Monthly statistics on house price growth continue to paint a picture of a flat, rather sluggish property market.  Yet on the ground, some estate agencies are reporting an increase in buyer activity, consistent sales across all price brackets, and improved performance on a year-on-year basis - if only in specific areas.  Laurie Wener, MD of Pam Golding Properties’ Western Cape metro region, says there are a number of reasons for this apparent discrepancy between what the statistics are saying, and what agents are actually encountering in the market.

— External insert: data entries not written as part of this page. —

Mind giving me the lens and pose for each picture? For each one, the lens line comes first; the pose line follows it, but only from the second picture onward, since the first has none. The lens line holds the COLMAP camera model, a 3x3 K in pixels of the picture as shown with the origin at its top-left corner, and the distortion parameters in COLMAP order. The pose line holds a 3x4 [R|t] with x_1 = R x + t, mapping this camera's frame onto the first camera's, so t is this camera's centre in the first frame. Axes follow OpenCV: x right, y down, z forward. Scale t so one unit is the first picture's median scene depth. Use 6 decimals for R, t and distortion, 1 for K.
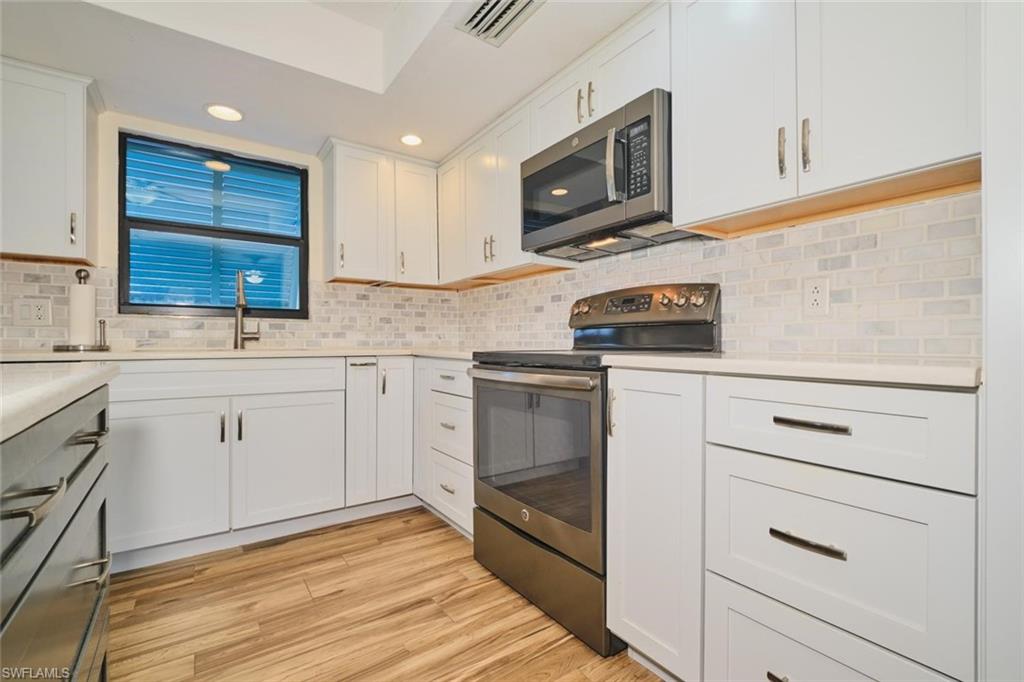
lens RADIAL K [[451.0, 0, 510.1], [0, 451.0, 342.5], [0, 0, 1]] dist [0.002512, -0.004589]
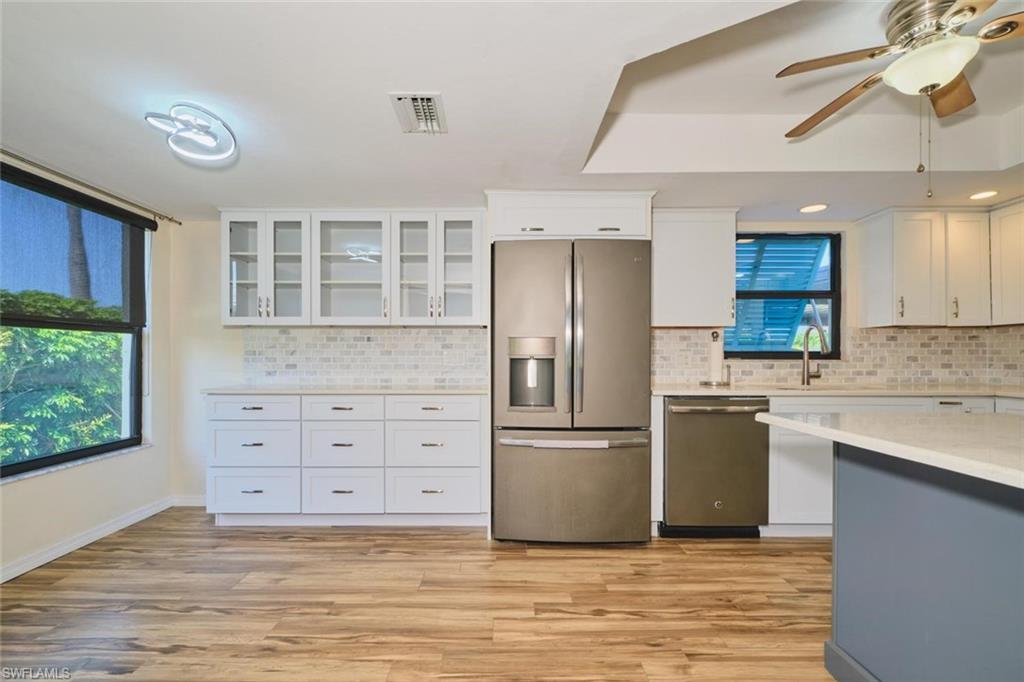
lens RADIAL K [[451.0, 0, 499.1], [0, 451.0, 360.0], [0, 0, 1]] dist [0.002512, -0.004589]
pose [[0.814864, 0.002770, -0.579646, -0.663636], [-0.000691, 0.999993, 0.003806, -0.072175], [0.579652, -0.002701, 0.814860, -0.667921]]
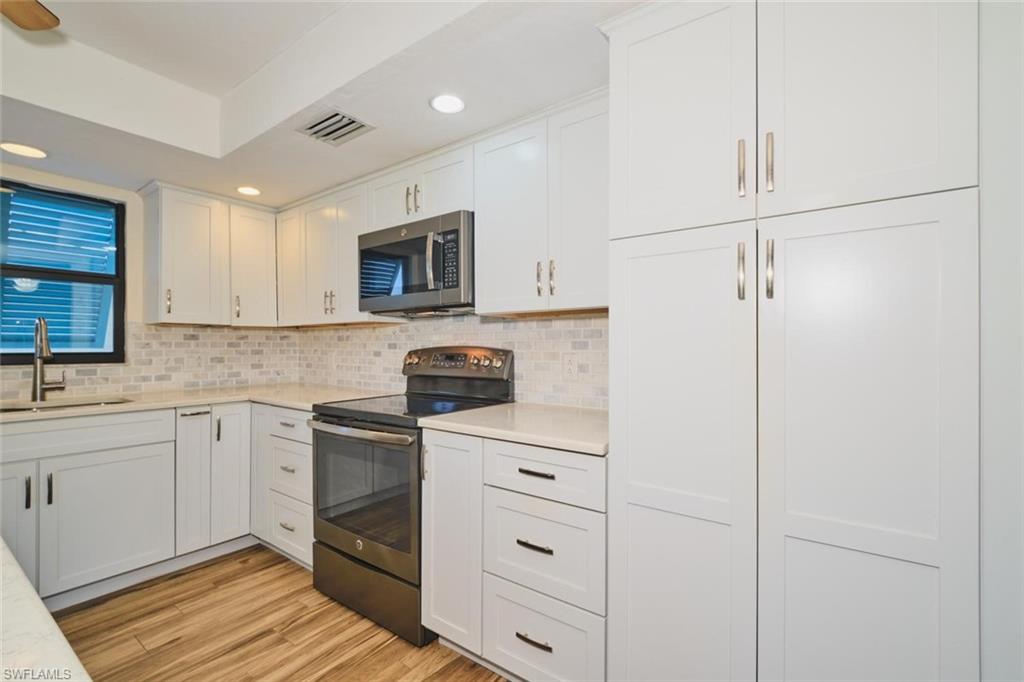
lens RADIAL K [[451.0, 0, 509.0], [0, 451.0, 346.0], [0, 0, 1]] dist [0.002512, -0.004589]
pose [[0.948060, 0.000705, 0.318092, 0.022609], [-0.000304, 0.999999, -0.001310, -0.113499], [-0.318092, 0.001145, 0.948059, -0.208822]]
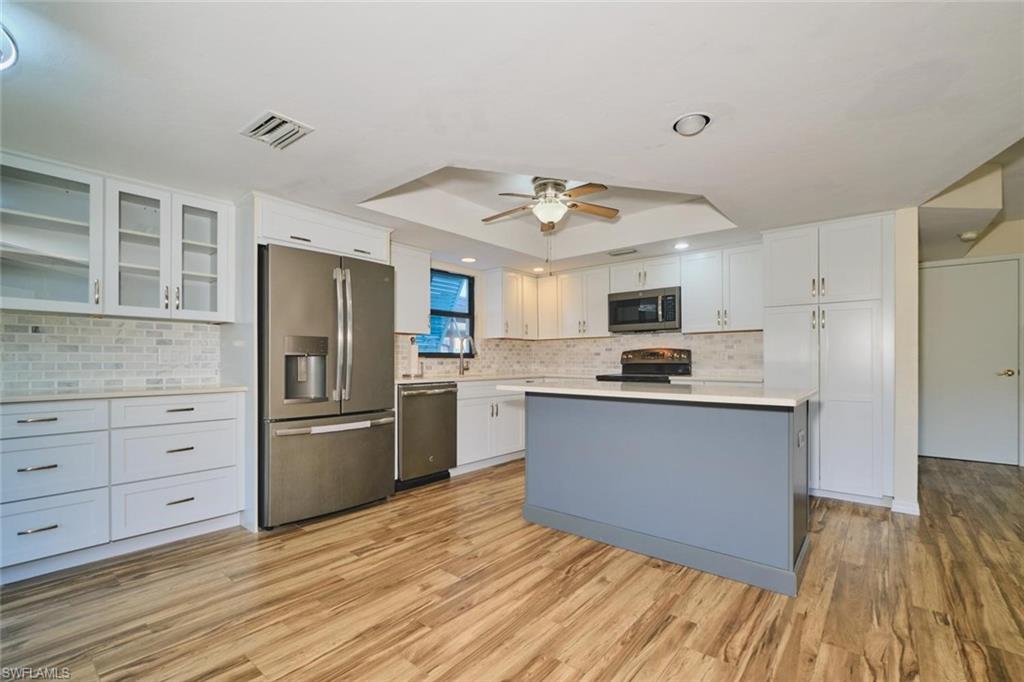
lens RADIAL K [[451.0, 0, 509.5], [0, 451.0, 360.1], [0, 0, 1]] dist [0.002512, -0.004589]
pose [[0.965696, -0.002099, 0.259665, -1.063005], [0.002863, 0.999993, -0.002563, -0.052033], [-0.259658, 0.003219, 0.965695, -1.106356]]
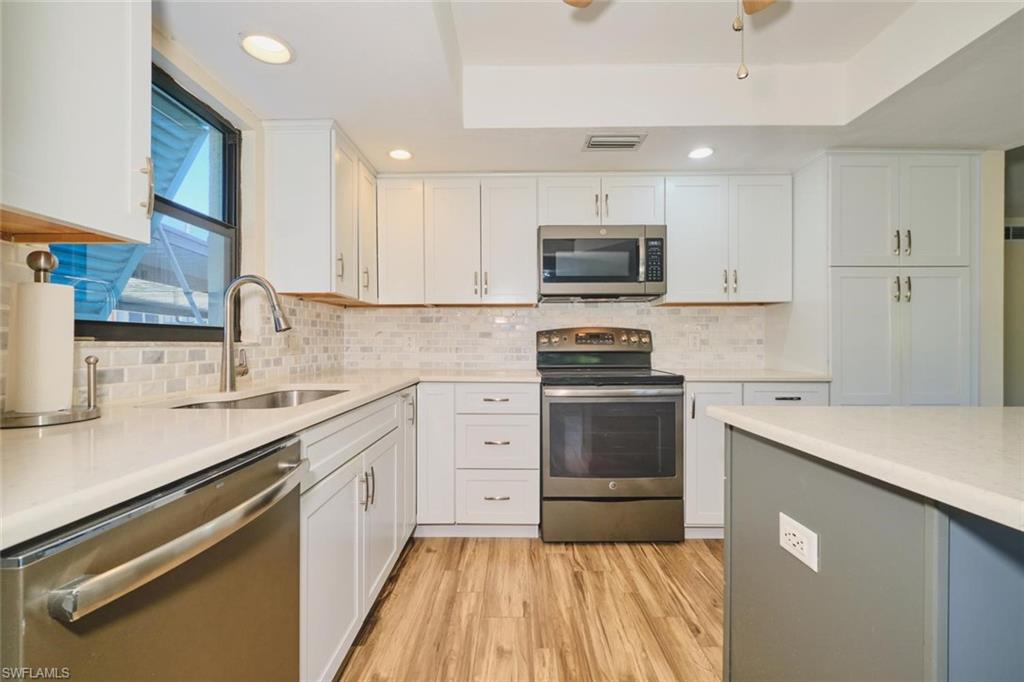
lens RADIAL K [[451.0, 0, 509.4], [0, 451.0, 344.9], [0, 0, 1]] dist [0.002512, -0.004589]
pose [[0.582993, -0.004742, 0.812463, -1.052696], [0.000706, 0.999986, 0.005330, -0.066813], [-0.812477, -0.002534, 0.582988, 0.322009]]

“The property market never stops turning, regardless of the general climate,” says Wener.  “At any given time the prevailing economic circumstances will favour a particular sector of the market or a particular type of buyer, or sometimes even a specific area.  For example, right now, some buyers who are highly mortgage-dependent or perceived as high risk may be struggling to obtain finance - resulting in emerging areas experiencing the market as bearish.  The same can be said of areas where there is a high concentration of second homes and holiday properties.  Yet the very conditions which are making the market challenging for buyers in these sectors, are creating a positive environment for cash buyers and those with low risk profiles, who now find themselves in strong negotiating positions, with a wide range of properties to choose from.  The result is that some agents continue to achieve stellar results regardless of the slow overall market recovery.”

Wener adds that one also has to consider the base against which price growth is being measured.  “In the heady days of 2006/2007 when the market was booming, year on year comparisons were being assessed off a very high base,” she says.  “But today of course the world is recovering from a global recession whose impact continues to be felt, so we are measuring off a much lower base.” 

Another category of buyer enjoying the benefits of current market conditions is the cautious, long-term investor, particularly in mature areas which are traditionally regarded by consumers – and banks - as low-risk.  “Areas like Cape Town’s Southern Suburbs, Atlantic Seaboard and City Bowl are still viewed as having solid potential for capital growth – they are in effect relatively recession-proof,” says Wener.  “These are well-established suburbs where owners tend to hold onto their properties for longer than the national average, and remain committed to the area even when scaling up or down.  Typically the kind of buyer who purchases in these areas would also be regarded as low-risk by the banks, and they are frequently of high net worth.  It is in these areas specifically that we are seeing an increase in buyer interest and activity levels across all price brackets, and it is here in particular that conservative, experienced investors are looking to re-enter the market, using the power of their high equity to great effect, and taking advantage of the bullish rental market to generate income off their investment properties.  Sellers looking to liquidate properties in these areas – whether due to financial distress or for other reasons – are creating a higher than usual supply, allowing buyers to pick and choose, and to hold out for what they perceive to be good value for money.  The result is that astute investors are able to secure good buys that will result in sound capital growth over the medium to long term and income potential in the short term, as well as using their purchase to diversify their investment portfolio.”

Wener cautions that there is still a long way to go before any significant recovery is seen in emerging market areas, particularly due to the ongoing difficulty in obtaining mortgage finance.  “Banks’ lending standards tightened up severely with the onset of the credit crunch in late 2008/early 2009,” she says, “and have also been curtailed by the National Credit Act of 2007.  Added to this is the fact that levels of household debt remaining very high in South Africa, despite last year’s above-inflation wage increases in many sectors.  The resulting difficulty in obtaining bonds remains a major stumbling block for many would-be entrants into the market, restricting sales particularly in areas perceived by the banks as being high-risk, and for individuals who are self-employed.”

Establishing market value can be confusing for both sellers and buyers, adds Wener.  “This is where the services of a truly professional agent can make all the difference,” she says, “as experienced agents who knows their areas well will be able to offer sound advice to their clients, and will be better placed to try and match up buyers’ perceptions of value with sellers’ price expectations.  In times like these there is definitely a flight to quality when it comes to choosing an agency – both buyers and sellers become more aware of the benefits of tapping into a reputable, experienced agency, backed up by sound management, a powerful brand, excellent marketing support and cutting edge IT.  The fact that PGP’s sales in the Western Cape metro region at the end of January 2011 were 18 percent ahead of sales at the same time last year is an indication of how skilled agents can adapt to prevailing market conditions and continue to produce outstanding results for their clients.”

Wener remains optimistic that the market will continue showing signs of recovery into 2011, both due to the slowly improving economic outlook, and to the sustained low interest rate environment.  “The past 12 months have seen an increase in buyer activity, as evidenced by increased show-house attendance and online enquiries,” she says.  “These are encouraging signs that the bottom of the current cycle has been reached, and that the market has shifted into recovery mode.  If economic growth can be sustained and rates can be kept low, this should support the residential property market.  And if government can make good on its ambitious plans for job creation in the coming year, thereby reducing household debt, we are hopeful that the statistics will begin to paint a less gloomy picture into 2012.”